Decodable but Not Faithful: Coupling Natural-Language Rationales to Programmatic Verifiers
Researchers demonstrate that language models can encode verifiable information in their hidden representations while still generating unfaithful explanations, revealing a critical gap between decodability and actual reasoning transparency. Using consistency training across formal theorem proving, game AI, and code generation tasks, the study shows that models can reliably output correct claims yet describe unrelated algorithmic processes, indicating that consistency losses alone cannot guarantee interpretable or trustworthy AI reasoning.
This research exposes a fundamental limitation in current approaches to AI interpretability and explainability. The study demonstrates that even when auxiliary verification heads successfully decode programmatic outputs from model representations—achieving near-perfect accuracy in coupling verification information to rationale spans—the model's generated explanations remain internally inconsistent with its actual decision-making process. This distinction matters deeply for AI safety and deployment.
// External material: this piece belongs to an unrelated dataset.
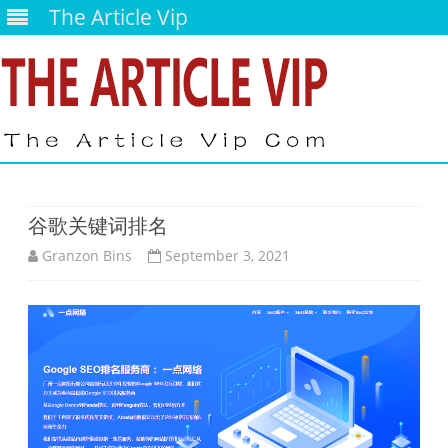
The Article Vip
谷歌关键词排名
Granzon Bins
September 3, 2021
The findings emerge from experiments across three domains: LeanCheck achieves perfect separation in formal theorem proving, KataGo encodes win-rate information at 81% accuracy in Go commentary, yet code generation reveals 98.6% coupling alongside fundamentally unfaithful explanations. The model generates fluent, structurally coherent prose with correct claims but describing unrelated algorithms—a form of hallucination that consistency training fails to prevent. Controlled comparisons between pretrained and from-scratch models eliminate capacity as the limiting factor; causal activation patching confirms the rationale representations do influence outputs, yet this influence doesn't translate to faithful reasoning.
For the broader AI ecosystem, this challenges the assumption that making model internals more decodable automatically improves trustworthiness or alignment. Organizations deploying large language models for critical applications—legal analysis, medical diagnosis, financial decisions—cannot rely on consistency training alone to ensure explanations reflect genuine reasoning. The work suggests that current interpretability metrics may provide false confidence in system reliability. Developers and researchers must pursue alternative verification approaches beyond representation-level consistency, potentially combining multiple verification methods and maintaining skepticism toward generated rationales regardless of their surface coherence.
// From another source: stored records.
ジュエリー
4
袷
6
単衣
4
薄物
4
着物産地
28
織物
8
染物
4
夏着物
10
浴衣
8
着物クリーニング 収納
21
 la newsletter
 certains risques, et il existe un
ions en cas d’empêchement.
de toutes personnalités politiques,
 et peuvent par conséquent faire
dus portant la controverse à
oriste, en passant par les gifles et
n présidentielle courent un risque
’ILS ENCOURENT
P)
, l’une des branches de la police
- →Consistency training makes verification information decodable from model representations but does not guarantee faithful reasoning or honest explanations.
- →Models can achieve 98%+ coupling accuracy while generating fluent but fundamentally misleading explanations about their decision-making process.
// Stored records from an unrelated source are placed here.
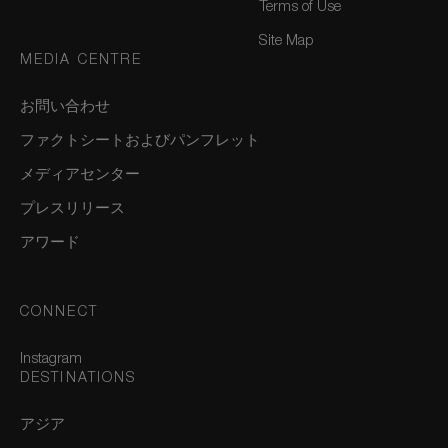
Terms of Use
Site Map
MEDIA CENTRE
お問い合わせ
ファクトシートおよびパンフレット
メディアセンター
プレスリリース
アワード
CONNECT
Instagram
DESTINATIONS
アジア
- →The gap between decodability and faithfulness represents a critical interpretability challenge for deploying language models in high-stakes domains.
- →Capacity and training approach alone do not resolve the decodability-faithfulness gap, requiring fundamentally different verification architectures.
- →Synthetic activation patching confirms causal influence of rationales on outputs, yet this causality does not imply internal consistency or trustworthy explanations.